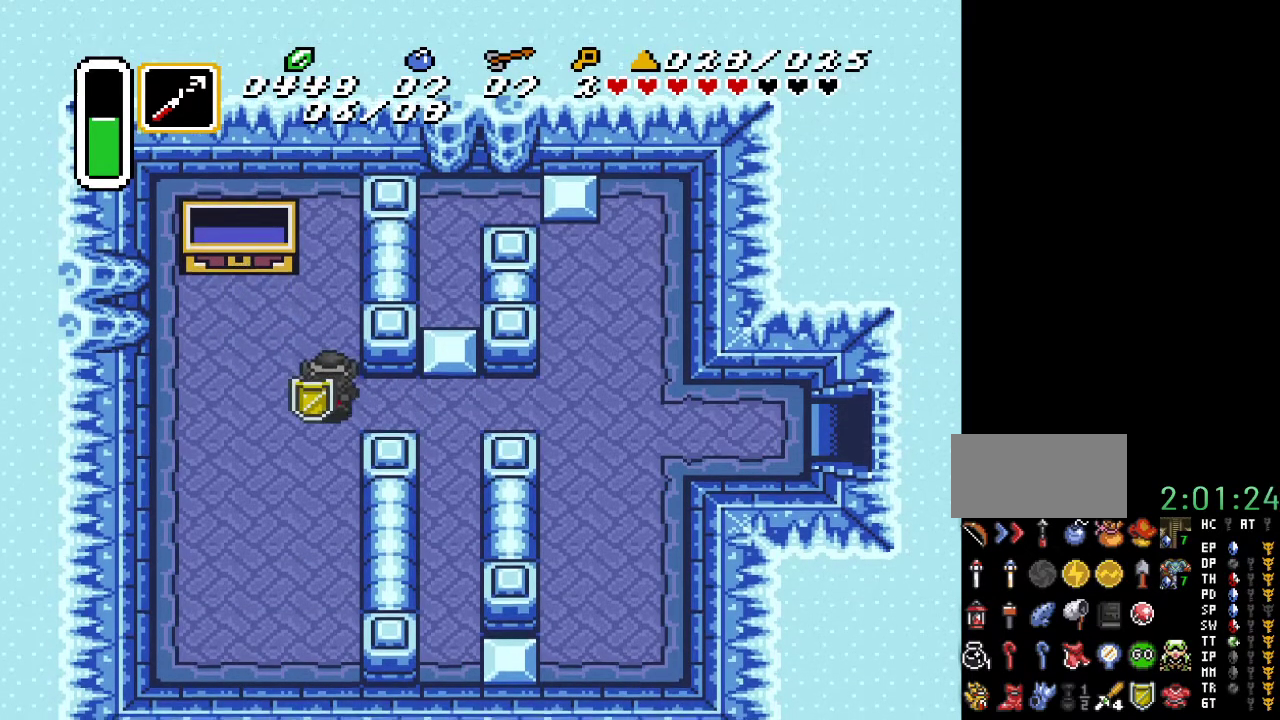
{"buttons": ["DPAD_RIGHT"], "events": [[67, "DPAD_DOWN", "up"]]}
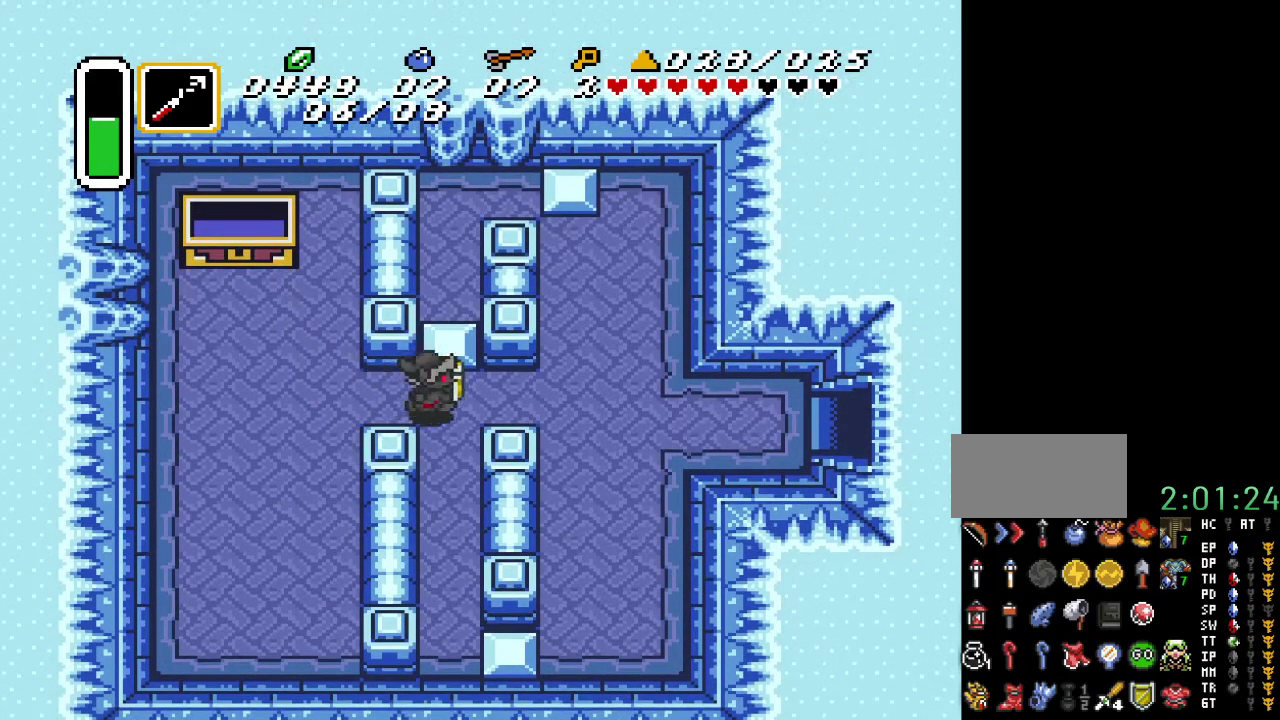
{"buttons": ["DPAD_DOWN", "DPAD_RIGHT"], "events": [[433, "DPAD_DOWN", "down"]]}
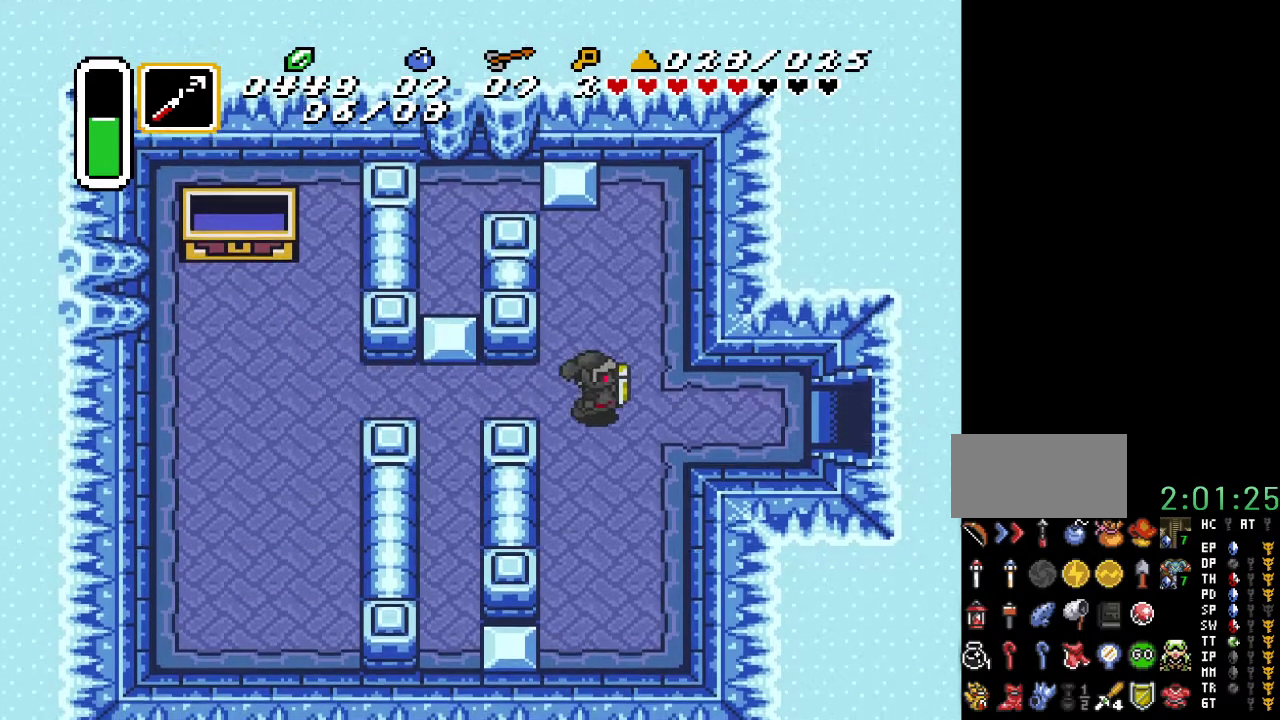
{"buttons": ["DPAD_RIGHT"], "events": [[200, "DPAD_DOWN", "up"]]}
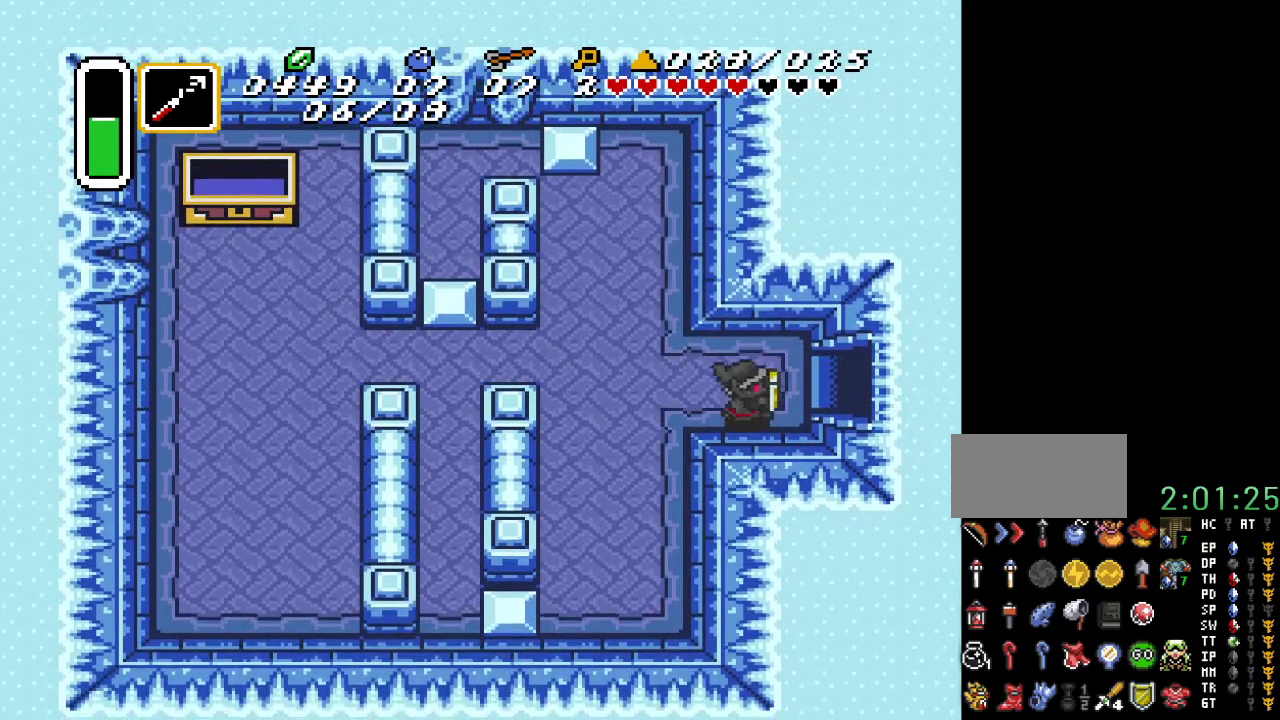
{"buttons": ["DPAD_RIGHT"], "events": []}
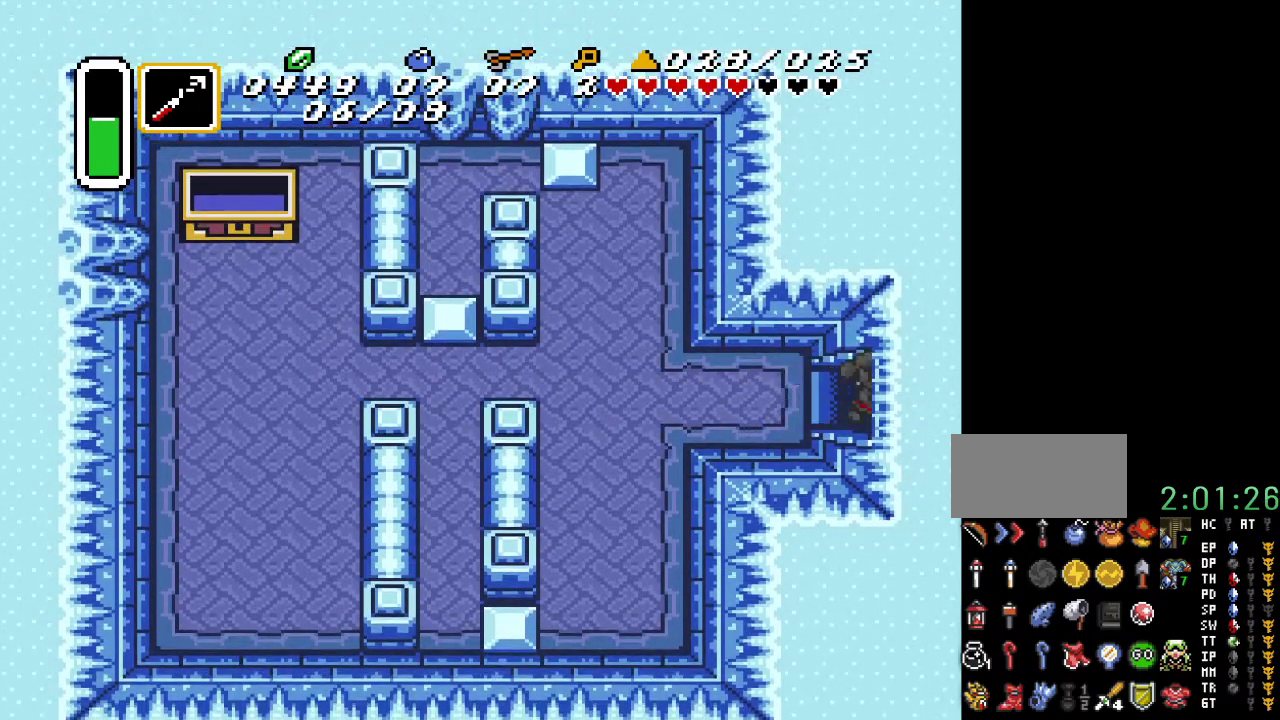
{"buttons": ["DPAD_RIGHT"], "events": []}
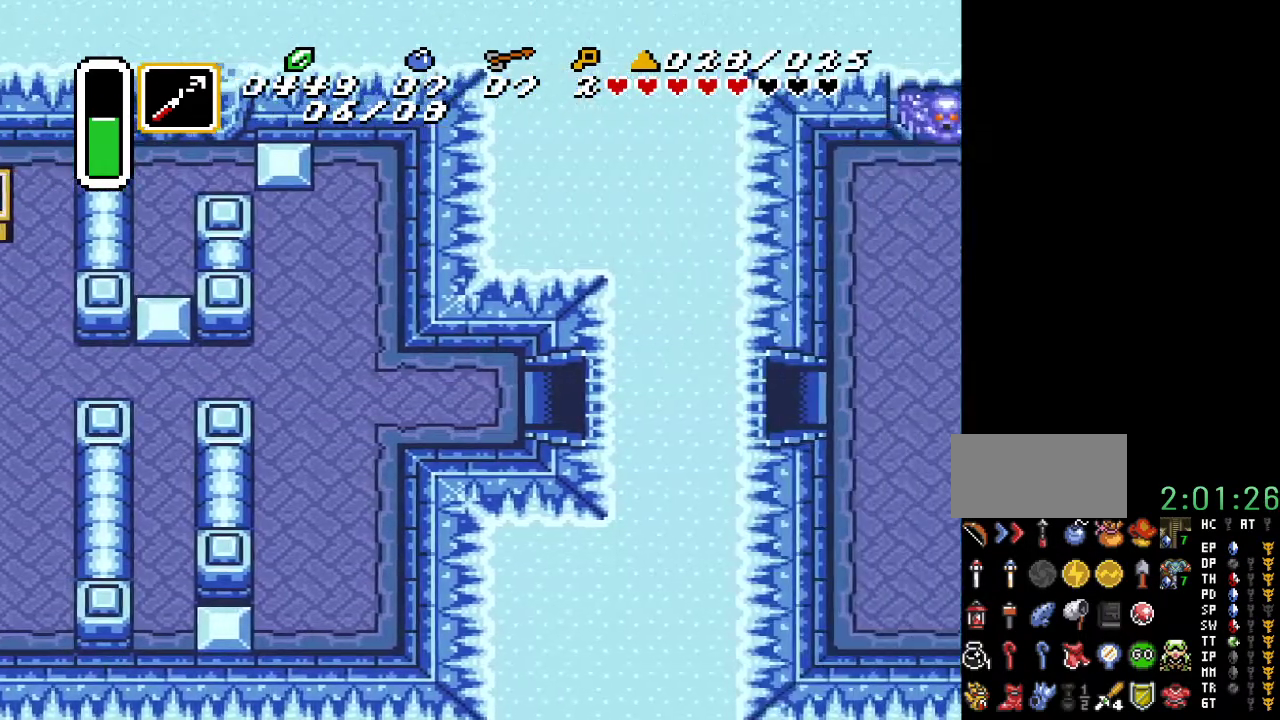
{"buttons": ["DPAD_RIGHT"], "events": []}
■ ■ ■ ■ ■
Your task: Each entry is to be written out again word for word, and any pictures are to be omitted.

Task answer:
{"buttons": ["DPAD_RIGHT"], "events": [[67, "DPAD_DOWN", "up"]]}
{"buttons": ["DPAD_DOWN", "DPAD_RIGHT"], "events": [[433, "DPAD_DOWN", "down"]]}
{"buttons": ["DPAD_RIGHT"], "events": [[200, "DPAD_DOWN", "up"]]}
{"buttons": ["DPAD_RIGHT"], "events": []}
{"buttons": ["DPAD_RIGHT"], "events": []}
{"buttons": ["DPAD_RIGHT"], "events": []}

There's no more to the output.